When the Glendale police officer pulled up his patrol car, he saw a 2-year-old boy, unresponsive on the concrete driveway, taking short, erratic breaths.

Clayton Cha had just tumbled 22 feet out of a bedroom window.

A certified EMT, Colvin immediately recognized signs of brain swelling and stabilized the boy until paramedics arrived.

“I didn’t think. I just did what I was trained to do,” Colvin said.

He followed the ambulance to Los Angeles County USC Medical Center, where he stood for several hours at the boy’s bedside, while doctors and nurses put a device in his skull to measure brain pressure and worked to control back-to-back seizures.

That day, and those that followed, were the most traumatic for Clayton’s parents, who learned that Clayton had sustained four skull fractures.

Jennifer Cha imagined only two possibilities for her son’s future — either he’d die or he’d be completely dependent.

Clayton underwent surgery and spent 54 nights in the hospital before he was allowed to go home a couple of weeks shy of his third birthday.

Since then, he’s undergone physical and occupational therapies. His vision remains affected, and the left side of his body is weak, but doctors are hopeful that he will make a full recovery, his mother said.

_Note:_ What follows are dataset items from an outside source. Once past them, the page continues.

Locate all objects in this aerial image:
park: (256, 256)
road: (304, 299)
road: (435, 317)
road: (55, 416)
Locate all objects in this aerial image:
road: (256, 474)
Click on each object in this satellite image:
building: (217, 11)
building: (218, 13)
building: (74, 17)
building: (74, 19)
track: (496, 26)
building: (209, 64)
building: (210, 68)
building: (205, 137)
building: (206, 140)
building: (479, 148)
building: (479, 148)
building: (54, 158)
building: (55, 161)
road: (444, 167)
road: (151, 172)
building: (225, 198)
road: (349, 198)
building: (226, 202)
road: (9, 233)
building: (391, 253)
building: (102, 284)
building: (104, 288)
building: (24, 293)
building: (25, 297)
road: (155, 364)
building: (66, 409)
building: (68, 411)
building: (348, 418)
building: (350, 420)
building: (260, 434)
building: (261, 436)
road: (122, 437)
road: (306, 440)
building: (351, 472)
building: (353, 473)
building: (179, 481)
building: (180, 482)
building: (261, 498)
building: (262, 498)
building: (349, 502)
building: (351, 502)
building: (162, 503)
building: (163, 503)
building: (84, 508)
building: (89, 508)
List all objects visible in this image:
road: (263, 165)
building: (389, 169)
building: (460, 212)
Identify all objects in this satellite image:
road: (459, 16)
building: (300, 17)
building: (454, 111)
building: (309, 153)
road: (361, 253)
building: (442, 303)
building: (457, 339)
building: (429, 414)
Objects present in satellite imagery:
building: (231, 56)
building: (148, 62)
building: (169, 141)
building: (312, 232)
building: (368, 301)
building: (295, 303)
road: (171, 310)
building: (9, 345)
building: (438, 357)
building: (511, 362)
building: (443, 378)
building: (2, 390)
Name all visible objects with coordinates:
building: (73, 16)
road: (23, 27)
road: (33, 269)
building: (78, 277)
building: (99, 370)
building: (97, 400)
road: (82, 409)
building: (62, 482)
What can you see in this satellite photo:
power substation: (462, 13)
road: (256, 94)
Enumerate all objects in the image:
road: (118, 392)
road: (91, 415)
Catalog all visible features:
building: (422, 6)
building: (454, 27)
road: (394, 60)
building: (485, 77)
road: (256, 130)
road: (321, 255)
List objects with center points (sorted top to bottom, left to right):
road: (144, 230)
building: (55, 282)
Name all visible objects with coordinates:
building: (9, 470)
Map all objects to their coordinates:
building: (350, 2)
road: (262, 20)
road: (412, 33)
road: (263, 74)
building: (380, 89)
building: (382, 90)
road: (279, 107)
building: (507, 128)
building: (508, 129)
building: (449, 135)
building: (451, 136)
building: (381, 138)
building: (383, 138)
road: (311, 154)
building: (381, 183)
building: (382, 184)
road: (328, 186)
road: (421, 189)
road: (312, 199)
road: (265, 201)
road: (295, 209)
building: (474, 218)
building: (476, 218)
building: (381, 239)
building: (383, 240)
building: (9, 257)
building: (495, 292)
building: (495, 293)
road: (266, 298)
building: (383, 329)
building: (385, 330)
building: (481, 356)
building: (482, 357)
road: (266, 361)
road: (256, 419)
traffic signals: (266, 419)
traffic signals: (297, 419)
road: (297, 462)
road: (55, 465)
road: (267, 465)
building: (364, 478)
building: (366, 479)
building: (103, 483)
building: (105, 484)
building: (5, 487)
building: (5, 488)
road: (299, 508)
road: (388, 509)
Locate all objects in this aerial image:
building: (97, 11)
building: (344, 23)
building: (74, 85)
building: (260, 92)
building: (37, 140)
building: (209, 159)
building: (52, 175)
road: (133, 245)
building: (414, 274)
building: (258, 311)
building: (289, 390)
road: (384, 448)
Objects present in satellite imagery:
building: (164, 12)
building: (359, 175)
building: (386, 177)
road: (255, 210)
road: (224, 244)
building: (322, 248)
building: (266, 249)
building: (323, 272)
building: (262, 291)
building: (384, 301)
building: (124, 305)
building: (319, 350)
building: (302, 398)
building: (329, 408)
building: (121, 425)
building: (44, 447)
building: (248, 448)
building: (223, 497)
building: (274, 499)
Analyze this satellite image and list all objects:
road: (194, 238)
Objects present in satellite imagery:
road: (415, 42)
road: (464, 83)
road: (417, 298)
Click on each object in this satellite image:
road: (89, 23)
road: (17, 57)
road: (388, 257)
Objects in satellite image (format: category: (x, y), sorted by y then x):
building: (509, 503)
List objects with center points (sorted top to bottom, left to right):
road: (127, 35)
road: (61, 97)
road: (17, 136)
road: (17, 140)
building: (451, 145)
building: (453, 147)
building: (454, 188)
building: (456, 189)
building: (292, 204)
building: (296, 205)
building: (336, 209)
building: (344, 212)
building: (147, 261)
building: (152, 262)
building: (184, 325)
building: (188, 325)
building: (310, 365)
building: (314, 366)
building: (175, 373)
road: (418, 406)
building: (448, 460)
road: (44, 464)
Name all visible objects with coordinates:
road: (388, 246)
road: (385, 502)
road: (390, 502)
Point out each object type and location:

“He survived the unimaginable,” Jennifer Cha said. “I can’t help but think, ‘miracle,’ when I think about what he went through.”

The morning of the accident, Clayton opened the blinds, reached for the window latch and pushed the screen off before he fell out.

“The rule is you’re not allowed to touch the blinds, you’re not allowed to touch the windows,” Jennifer Cha said. “As soon as dad stepped out of the room, that’s what he went for.”

In the months that followed the accident, Colvin frequently thought of Clayton and would contact the boy’s father for updates on his recovery.

On Friday, for the first time since the accident, the pair met again.

“Hi, buddy, how are you?” Colvin asked, greeting Clayton with a high five as the boy scampered into the Glendale police station, clutching a homemade drawing for his “superhero.”

“It touched me that he really cared about how my son was doing, to take time out of his busy schedule to call and get updates,” Jennifer Cha said. “It was important for me personally to come and thank everybody involved in the rescue.”

The visit marked the first time in Colvin’s 11 years as a police officer that someone has come to the station to personally thank him.

“It’s awesome, that’s why you do this job,” Colvin said. “Everything goes to that kid — he’s a superhero.”

A month after Clayton was released from the hospital, his family threw him a joint birthday and welcome-home party with, of course, a Man of Steel theme.

“We call him Super-Claytie,” his mom said.